◆ PASSAGE TO READ
Towards the end of the current administration, the Mexican government seems to have taken a firm position and a relevant change of policies through its public entities, regarding the defence of their contractual position in strategic contractual relationships with private parties, particularly in the energy industry. As of recently, certain Mexican state-owned companies appear to have taken a more active role in the management of disputes arising from their contractual relationships with private parties.

A shift in approach

Contrary to the prognosis and political critiques surrounding the current administration (which are commonly extended to the new one), regarding nationalisation and an extreme approach to the defence of Mexico’s sovereignty, the latest trends show a generalised mandate to defend Mexico’s contractual position in the commercial arbitration forum. Whereas Mexico’s state entities have concluded arbitration agreements for years, they have typically participated in arbitration proceedings as defendants. However,  Mexico’s recent approach to arbitration has visibly shifted, with an increasing number of arbitration claims filed by certain state-owned entities and a more sophisticated management thereto.

Mexican confidence

This recent shift denotes Mexico’s confidence in commercial arbitration as a safe and solid forum to settle disputes regarding complex strategic issues and enforce the state-owned entities’ rights. Whereas the government’s transition is underway and the new administration’s policies remain to be seen, should this friendly approach to arbitration continue, it could potentially have favourable effects in the finances of any such entities and of the country.

[Dataset records]
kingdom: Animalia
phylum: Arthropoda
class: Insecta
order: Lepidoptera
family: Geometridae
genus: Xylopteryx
* * *
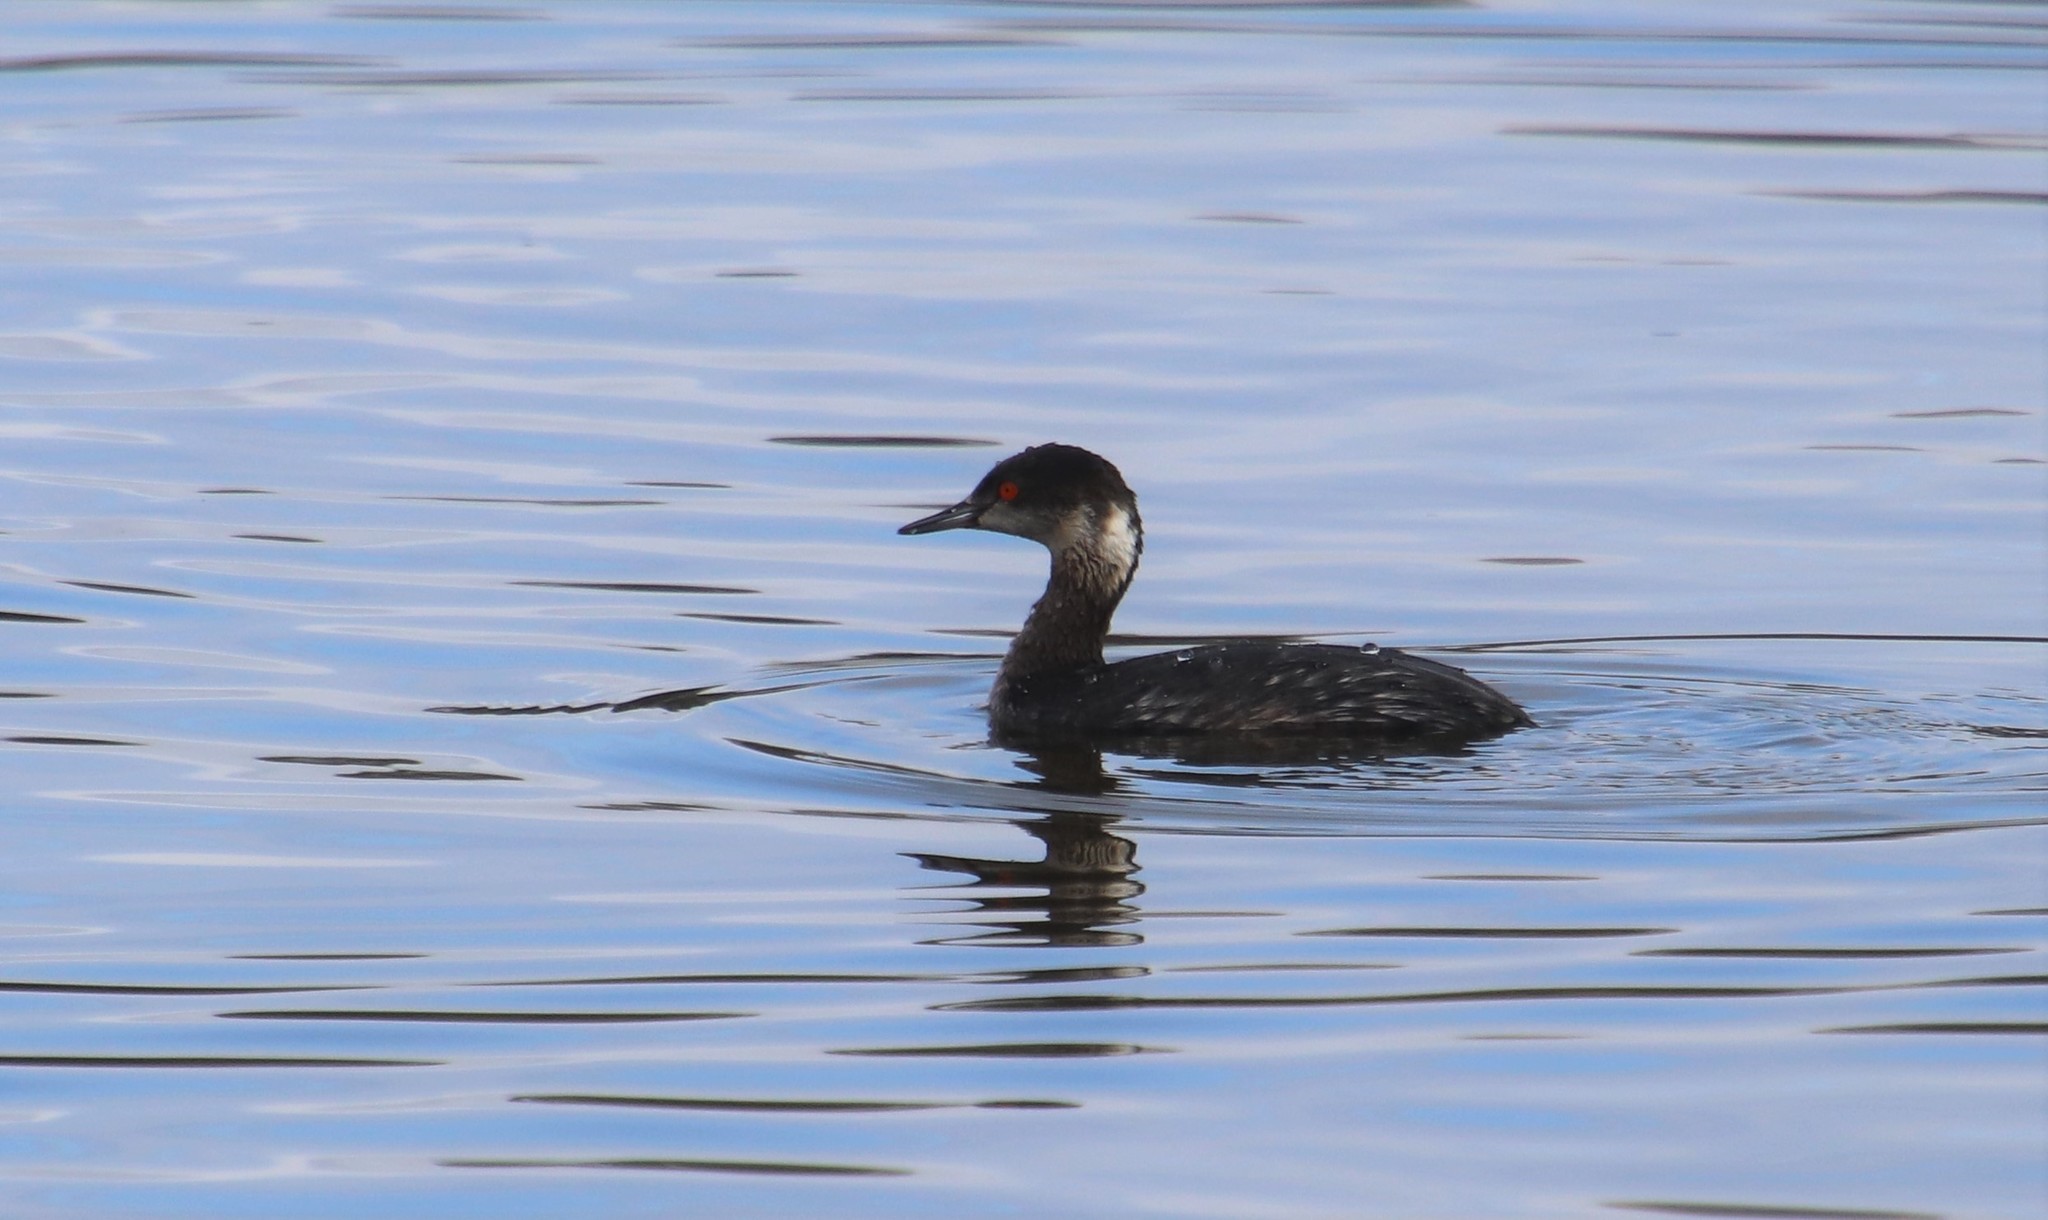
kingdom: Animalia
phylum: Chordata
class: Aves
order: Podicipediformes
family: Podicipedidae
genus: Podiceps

◆ EXERCISE DETAILS
Reproduce verbatim the part of the passage on Mexico's arbitration shift that begins at the words "Towards the end" and stops after the words "with private parties.".

◆ RESULT OF THIS EXERCISE
Towards the end of the current administration, the Mexican government seems to have taken a firm position and a relevant change of policies through its public entities, regarding the defence of their contractual position in strategic contractual relationships with private parties, particularly in the energy industry. As of recently, certain Mexican state-owned companies appear to have taken a more active role in the management of disputes arising from their contractual relationships with private parties.